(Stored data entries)

[Start of Attachment]

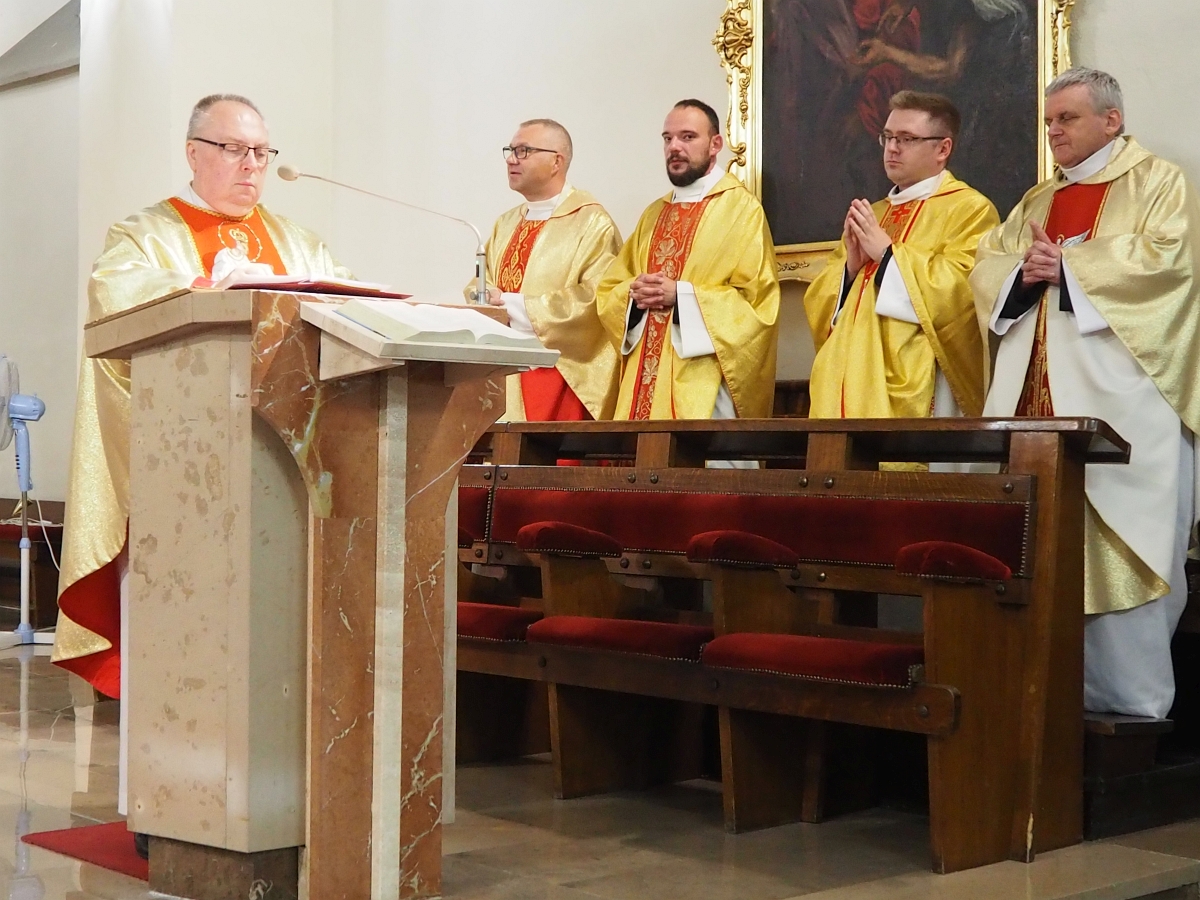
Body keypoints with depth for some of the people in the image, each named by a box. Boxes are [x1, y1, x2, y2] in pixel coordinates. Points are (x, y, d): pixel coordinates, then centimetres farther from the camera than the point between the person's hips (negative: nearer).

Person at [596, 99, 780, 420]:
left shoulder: (742, 209, -2)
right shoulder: (654, 214, 17)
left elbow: (758, 300, -11)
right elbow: (608, 291, 17)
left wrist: (681, 294, -16)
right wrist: (635, 293, -6)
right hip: (645, 380, 6)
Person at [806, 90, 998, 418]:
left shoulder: (971, 210, -2)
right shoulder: (869, 216, 19)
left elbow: (959, 291, -18)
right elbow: (819, 301, 14)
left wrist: (887, 253, -15)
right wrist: (850, 267, -5)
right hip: (849, 382, 6)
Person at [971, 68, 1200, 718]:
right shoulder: (1039, 199, 23)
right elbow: (987, 267, 15)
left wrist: (1066, 266, -11)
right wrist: (1024, 269, -7)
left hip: (1119, 396, -6)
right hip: (1038, 394, 6)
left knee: (1118, 542, -8)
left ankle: (1130, 696, -3)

[End of Attachment]

- [Your task] Transcribe every record above exactly as written, leaving out any pictures.

- [Expected output]
Body keypoints with depth for some of the people in the image, each named by a box. Boxes are [x1, y1, x2, y2] in pixel coordinates. Points are (x, y, d): pixel coordinates, then centimetres farther from the camera than the point between the person's hips (negative: nearer).

Person at [596, 99, 780, 420]:
left shoulder: (742, 209, -2)
right shoulder: (654, 214, 17)
left elbow: (758, 300, -11)
right elbow: (608, 291, 17)
left wrist: (681, 294, -16)
right wrist: (635, 293, -6)
right hip: (645, 380, 6)
Person at [806, 90, 998, 418]:
left shoulder: (971, 210, -2)
right shoulder: (869, 216, 19)
left elbow: (959, 291, -18)
right elbow: (819, 301, 14)
left wrist: (887, 253, -15)
right wrist: (850, 267, -5)
right hip: (849, 382, 6)
Person at [971, 68, 1200, 718]:
right shoulder: (1039, 199, 23)
right elbow: (987, 267, 15)
left wrist: (1066, 266, -11)
right wrist: (1024, 269, -7)
left hip: (1119, 396, -6)
right hip: (1038, 394, 6)
left knee: (1118, 542, -8)
left ankle: (1130, 696, -3)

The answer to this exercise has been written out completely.